# [Assigned task]
Output the entries below without any alteration.

# [Source material]
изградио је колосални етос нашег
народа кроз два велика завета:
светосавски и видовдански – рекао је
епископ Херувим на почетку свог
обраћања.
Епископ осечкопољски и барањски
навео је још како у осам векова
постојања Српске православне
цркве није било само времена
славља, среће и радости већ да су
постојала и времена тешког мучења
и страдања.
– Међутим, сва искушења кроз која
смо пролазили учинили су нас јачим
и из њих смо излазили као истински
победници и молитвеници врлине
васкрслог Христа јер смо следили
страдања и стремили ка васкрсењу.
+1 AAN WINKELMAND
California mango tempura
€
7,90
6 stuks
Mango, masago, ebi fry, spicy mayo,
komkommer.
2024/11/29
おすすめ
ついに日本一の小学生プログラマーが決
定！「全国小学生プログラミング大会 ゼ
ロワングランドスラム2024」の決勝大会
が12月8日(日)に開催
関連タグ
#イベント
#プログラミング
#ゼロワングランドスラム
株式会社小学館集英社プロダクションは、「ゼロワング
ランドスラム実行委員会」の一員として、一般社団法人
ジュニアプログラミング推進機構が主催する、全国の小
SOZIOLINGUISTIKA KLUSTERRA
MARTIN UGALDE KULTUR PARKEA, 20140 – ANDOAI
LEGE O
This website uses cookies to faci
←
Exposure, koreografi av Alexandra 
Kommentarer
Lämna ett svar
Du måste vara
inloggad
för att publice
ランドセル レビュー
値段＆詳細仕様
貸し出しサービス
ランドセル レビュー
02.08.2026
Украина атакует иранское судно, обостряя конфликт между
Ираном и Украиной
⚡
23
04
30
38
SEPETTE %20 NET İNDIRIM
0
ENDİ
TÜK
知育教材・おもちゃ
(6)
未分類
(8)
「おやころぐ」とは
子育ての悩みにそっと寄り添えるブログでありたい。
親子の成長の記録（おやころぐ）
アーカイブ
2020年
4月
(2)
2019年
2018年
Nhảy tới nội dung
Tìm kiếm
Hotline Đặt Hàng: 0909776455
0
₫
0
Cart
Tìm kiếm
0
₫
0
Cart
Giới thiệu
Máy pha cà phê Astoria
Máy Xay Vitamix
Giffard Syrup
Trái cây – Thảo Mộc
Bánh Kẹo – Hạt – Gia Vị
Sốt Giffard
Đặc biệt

# [Solved problem]
изградио је колосални етос нашег
народа кроз два велика завета:
светосавски и видовдански – рекао је
епископ Херувим на почетку свог
обраћања.
Епископ осечкопољски и барањски
навео је још како у осам векова
постојања Српске православне
цркве није било само времена
славља, среће и радости већ да су
постојала и времена тешког мучења
и страдања.
– Међутим, сва искушења кроз која
смо пролазили учинили су нас јачим
и из њих смо излазили као истински
победници и молитвеници врлине
васкрслог Христа јер смо следили
страдања и стремили ка васкрсењу.
+1 AAN WINKELMAND
California mango tempura
€
7,90
6 stuks
Mango, masago, ebi fry, spicy mayo,
komkommer.
2024/11/29
おすすめ
ついに日本一の小学生プログラマーが決
定！「全国小学生プログラミング大会 ゼ
ロワングランドスラム2024」の決勝大会
が12月8日(日)に開催
関連タグ
#イベント
#プログラミング
#ゼロワングランドスラム
株式会社小学館集英社プロダクションは、「ゼロワング
ランドスラム実行委員会」の一員として、一般社団法人
ジュニアプログラミング推進機構が主催する、全国の小
SOZIOLINGUISTIKA KLUSTERRA
MARTIN UGALDE KULTUR PARKEA, 20140 – ANDOAI
LEGE O
This website uses cookies to faci
←
Exposure, koreografi av Alexandra 
Kommentarer
Lämna ett svar
Du måste vara
inloggad
för att publice
ランドセル レビュー
値段＆詳細仕様
貸し出しサービス
ランドセル レビュー
02.08.2026
Украина атакует иранское судно, обостряя конфликт между
Ираном и Украиной
⚡
23
04
30
38
SEPETTE %20 NET İNDIRIM
0
ENDİ
TÜK
知育教材・おもちゃ
(6)
未分類
(8)
「おやころぐ」とは
子育ての悩みにそっと寄り添えるブログでありたい。
親子の成長の記録（おやころぐ）
アーカイブ
2020年
4月
(2)
2019年
2018年
Nhảy tới nội dung
Tìm kiếm
Hotline Đặt Hàng: 0909776455
0
₫
0
Cart
Tìm kiếm
0
₫
0
Cart
Giới thiệu
Máy pha cà phê Astoria
Máy Xay Vitamix
Giffard Syrup
Trái cây – Thảo Mộc
Bánh Kẹo – Hạt – Gia Vị
Sốt Giffard
Đặc biệt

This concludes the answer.